Text excerpt:
# does goat meat taste the same as sheep meat??



## country farm girl (May 30, 2012)

sorry I am not sure where to put this. so does goat meat taste the same as sheep meat or is it diffunt?? I ask becues I do lambs for meat but this year they are really high prices for them and I can get goat kids cheap. the only thing is I have to feed them milk myself.


----------



## mama24 (May 30, 2012)

No, it's much more like beef.


----------



## 20kidsonhill (May 30, 2012)

mama24 said:
			
		

> No, it's much more like beef.


x2  or maybe a little more like mild venison


----------



## mama24 (May 30, 2012)

20kidsonhill said:
			
		

> mama24 said:
> 
> 
> 
> ...


x2. I was thinking that after I posted earlier.  It is much more like young doe venison than beef, but if you haven't had deer, then I would say beef is the closest common meat.  It's not really anything like lamb. the flavor might be somewhat similar but it is very very lean, and the fat is what gives lamb the strong lamb flavor.

Data:
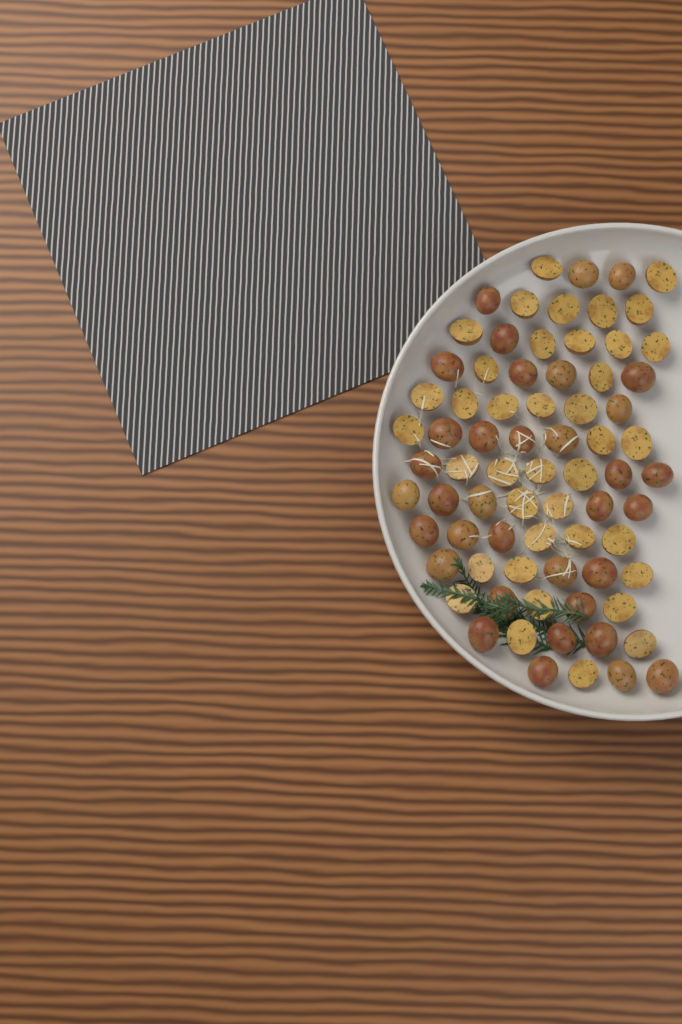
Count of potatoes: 74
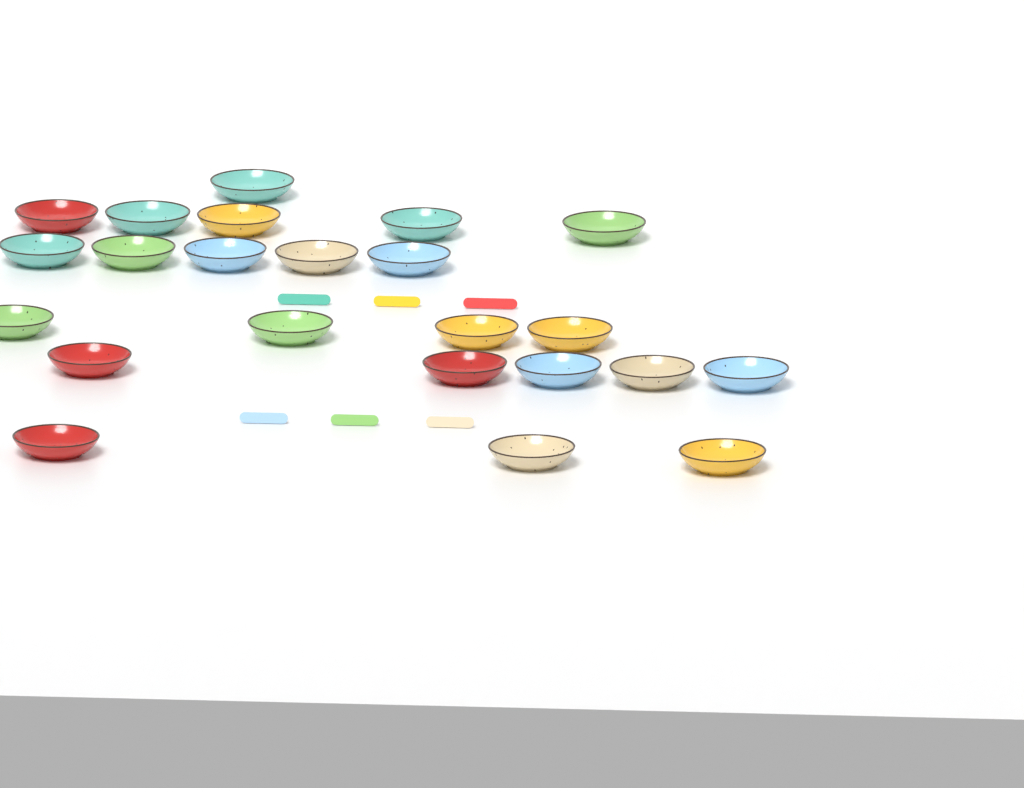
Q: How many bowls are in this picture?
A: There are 23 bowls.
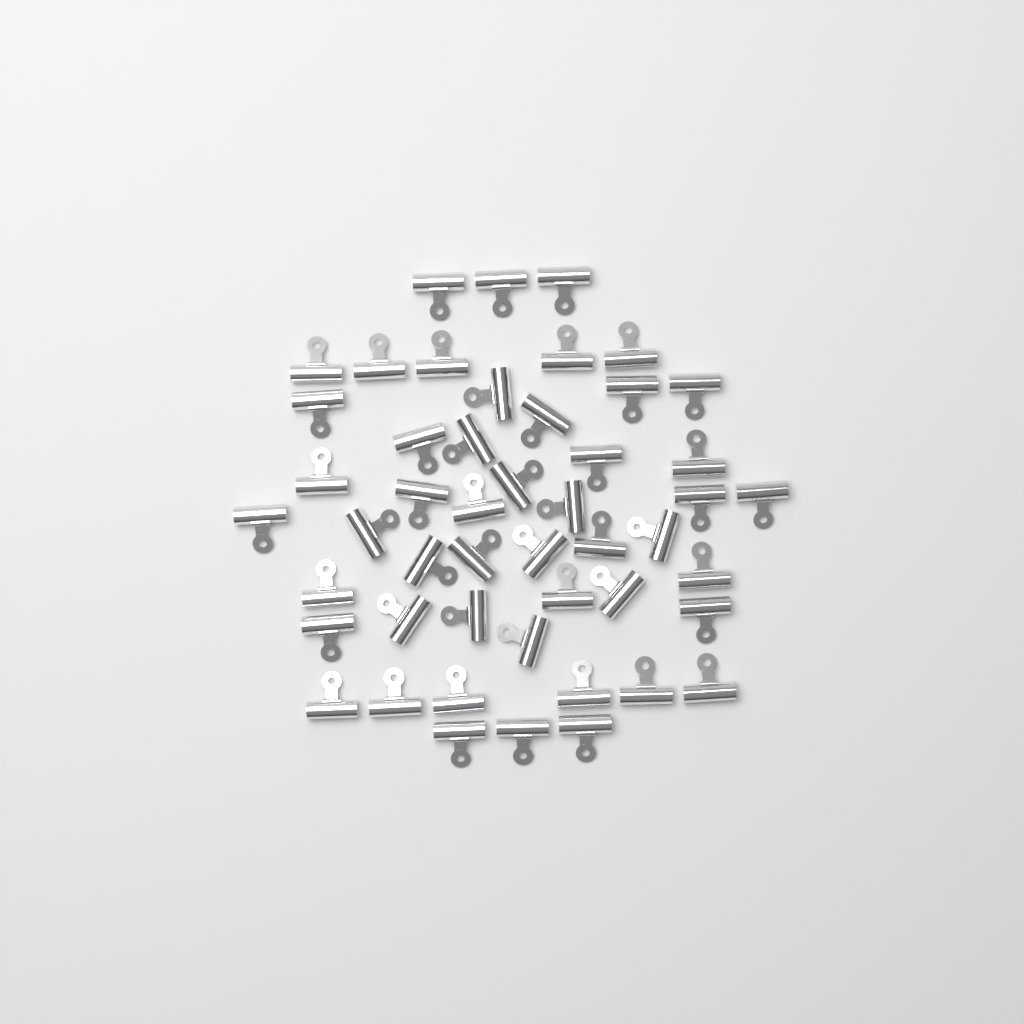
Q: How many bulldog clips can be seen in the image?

Required actions:
- a) In the goat meat thread, what gives lamb its strong flavor?
- b) Write out the part of the goat meat thread starting at "x2. I was thinking" and ending at "strong lamb flavor.".
The data isn't needed here.

The solutions:
- a) The fat gives lamb its strong flavor.

- b)
x2. I was thinking that after I posted earlier.  It is much more like young doe venison than beef, but if you haven't had deer, then I would say beef is the closest common meat.  It's not really anything like lamb. the flavor might be somewhat similar but it is very very lean, and the fat is what gives lamb the strong lamb flavor.